▶ _Task to complete_
In the data below, find the line containing "335 456 48.69"; reproduce that line and all subsequent lines exactly, and nothing else.

(Stored items)
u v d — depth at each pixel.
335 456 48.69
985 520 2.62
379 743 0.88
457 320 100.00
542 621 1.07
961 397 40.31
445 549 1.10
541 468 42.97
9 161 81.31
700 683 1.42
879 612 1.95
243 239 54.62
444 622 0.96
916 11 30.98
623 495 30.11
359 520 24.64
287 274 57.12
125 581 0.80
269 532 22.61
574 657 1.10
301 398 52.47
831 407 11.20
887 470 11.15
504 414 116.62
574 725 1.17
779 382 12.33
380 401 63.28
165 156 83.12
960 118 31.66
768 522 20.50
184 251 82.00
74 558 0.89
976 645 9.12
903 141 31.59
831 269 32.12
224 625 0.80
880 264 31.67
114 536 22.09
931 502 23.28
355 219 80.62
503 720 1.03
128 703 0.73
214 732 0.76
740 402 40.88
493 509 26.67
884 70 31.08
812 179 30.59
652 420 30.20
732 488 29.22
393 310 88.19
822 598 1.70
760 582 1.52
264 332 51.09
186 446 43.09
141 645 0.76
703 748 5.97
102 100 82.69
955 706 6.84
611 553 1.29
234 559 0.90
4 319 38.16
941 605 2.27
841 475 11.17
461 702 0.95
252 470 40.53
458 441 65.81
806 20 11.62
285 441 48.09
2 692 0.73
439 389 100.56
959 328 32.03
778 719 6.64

▶ _Answer box_
335 456 48.69
985 520 2.62
379 743 0.88
457 320 100.00
542 621 1.07
961 397 40.31
445 549 1.10
541 468 42.97
9 161 81.31
700 683 1.42
879 612 1.95
243 239 54.62
444 622 0.96
916 11 30.98
623 495 30.11
359 520 24.64
287 274 57.12
125 581 0.80
269 532 22.61
574 657 1.10
301 398 52.47
831 407 11.20
887 470 11.15
504 414 116.62
574 725 1.17
779 382 12.33
380 401 63.28
165 156 83.12
960 118 31.66
768 522 20.50
184 251 82.00
74 558 0.89
976 645 9.12
903 141 31.59
831 269 32.12
224 625 0.80
880 264 31.67
114 536 22.09
931 502 23.28
355 219 80.62
503 720 1.03
128 703 0.73
214 732 0.76
740 402 40.88
493 509 26.67
884 70 31.08
812 179 30.59
652 420 30.20
732 488 29.22
393 310 88.19
822 598 1.70
760 582 1.52
264 332 51.09
186 446 43.09
141 645 0.76
703 748 5.97
102 100 82.69
955 706 6.84
611 553 1.29
234 559 0.90
4 319 38.16
941 605 2.27
841 475 11.17
461 702 0.95
252 470 40.53
458 441 65.81
806 20 11.62
285 441 48.09
2 692 0.73
439 389 100.56
959 328 32.03
778 719 6.64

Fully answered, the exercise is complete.